Moradora Cláudia da Costa observa obras de saneamento em frente à sua residência na Maré. Foto: Tânia Rêgo/Agência Brasil
(Imagem: gerado por IA)
A marca de lama que chega a um metro de altura na parede da casa de Cláudia da Costa Tavares da Silva não é apenas uma mancha de sujeira; é a cicatriz de uma rotina de medo que atinge 200 mil pessoas no Complexo da Maré. Em dias de tempestade, a moradora de 63 anos trava uma corrida desesperada contra o relógio para proteger sua mãe, uma idosa de 86 anos com Alzheimer, enquanto a água contaminada do esgoto invade os cômodos, destruindo móveis e trazendo riscos à saúde.
O drama de Cláudia sintetiza o desafio histórico do saneamento básico na zona norte do Rio de Janeiro. Embora o complexo de 16 favelas esteja finalmente recebendo uma intervenção robusta na rede de esgotamento sanitário, o cenário de casas alagadas e ruas submersas persiste como uma ameaça real. Na prática, isso muda mais do que parece, mas a solução definitiva ainda esbarra em problemas estruturais que vão além da competência de uma única empresa.
A obstrução de bueiros e o despejo irregular de resíduos sólidos nas galerias pluviais criam um gargalo onde a água da chuva simplesmente não tem para onde ir. Sem um sistema de drenagem eficiente e uma coleta de lixo rigorosa, a nova rede de esgoto corre o risco de ser um alento em um mar de problemas persistentes.
O que muda na prática com o novo projeto de saneamento
Para tentar reverter esse quadro, a concessionária Águas do Rio anunciou um plano de investimento de R$ 120 milhões voltado para a Maré. O projeto é ambicioso: a instalação de 18 quilômetros de novas tubulações e a construção de um duto de 1,5 metro de diâmetro sob a via principal da comunidade. O objetivo central é separar o esgoto doméstico das águas da chuva, desviando os dejetos diretamente para a Estação de Tratamento Alegria.
Atualmente, a maioria das residências está conectada de forma improvisada às galerias pluviais, o que satura o sistema e contamina os canais que deságuam na Baía de Guanabara. Com as obras, que contam com recursos do BNDES e de agências internacionais como o BID e a Proparco, espera-se que o despejo de milhares de litros de esgoto in natura seja interrompido, mitigando o mau cheiro e a proliferação de doenças.
No entanto, o impacto vai além da engenharia. A concessionária optou por utilizar mão de obra local para as intervenções em becos e vielas, uma estratégia que facilita o acesso a áreas sensíveis e gera empregos diretos para quem vive no território. É uma tentativa de humanizar o serviço técnico em um ambiente onde a infraestrutura sempre foi negligenciada.
O impasse das contas e o temor de cobranças abusivas
Mas o avanço tecnológico e estrutural trouxe consigo um novo ponto de tensão: a chegada das contas de água e esgoto. Pela primeira vez em décadas, os moradores estão sendo tarifados após a privatização da Cedae em 2021. O impacto no orçamento familiar já começou a gerar protestos. Em março, faturas que ultrapassavam R$ 1.100 chegaram a residências que deveriam estar enquadradas na tarifa social de apenas R$ 5 durante o primeiro ano de obras.
E é aqui que está o ponto central da discussão social. A professora Ana Lucia de Britto, da UFRJ, alerta para o risco de mecanismos de formação de caixa das empresas privadas penalizarem a população mais pobre com taxas de religação e juros altos. Para os moradores, a aceitação do novo serviço está condicionada a uma cobrança justa e, principalmente, ao fim dos alagamentos.

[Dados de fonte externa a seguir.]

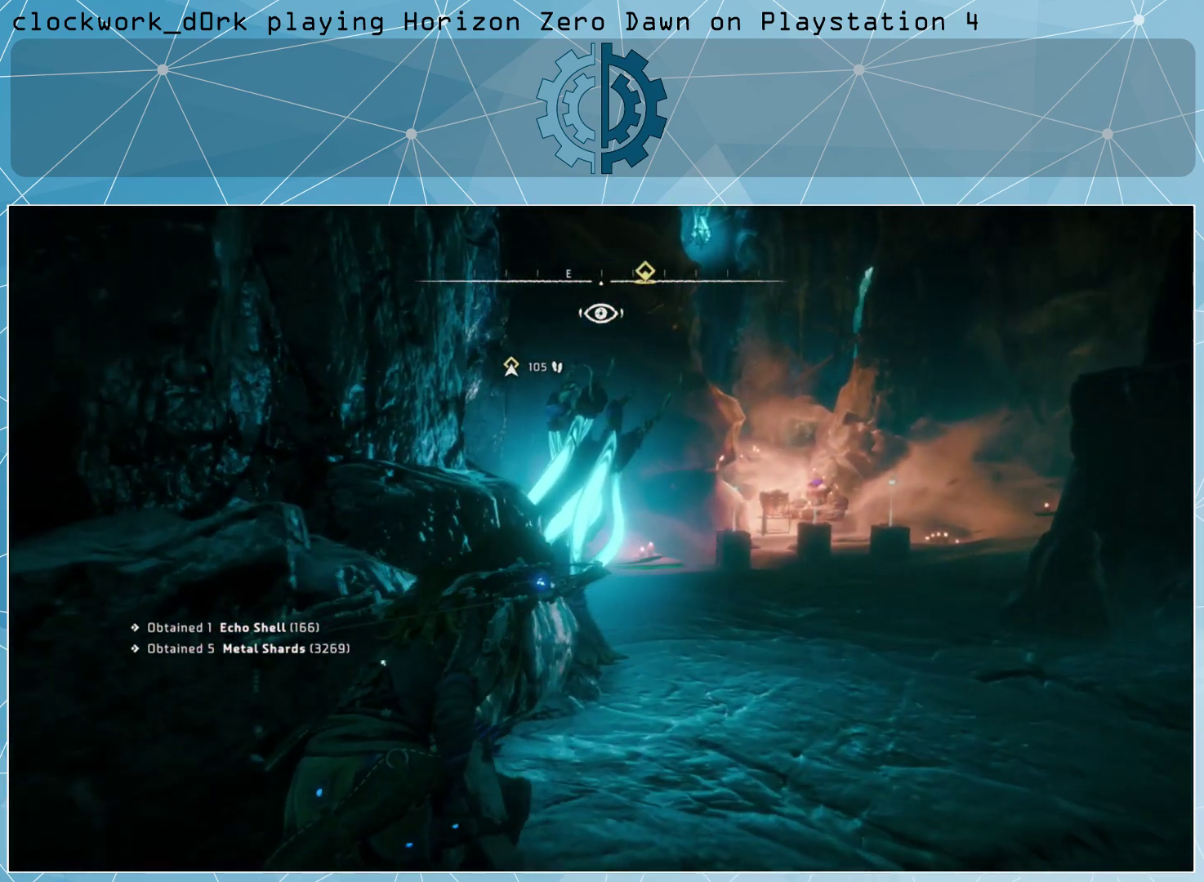
{"buttons": [], "left_stick": "up-right", "right_stick": "center", "events": [[33, "right_stick", "left"], [433, "right_stick", "center"]]}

Enquanto as obras avançam, o Complexo da Maré permanece em um estado de vigília. A expectativa é que as intervenções, previstas para durar dois anos, sejam o primeiro passo de um processo maior que inclua a prefeitura na solução da drenagem e do lixo. Afinal, sem um olhar integrado sobre o território, as marcas nas paredes de Cláudia e de milhares de outros moradores continuarão sendo redesenhadas a cada verão.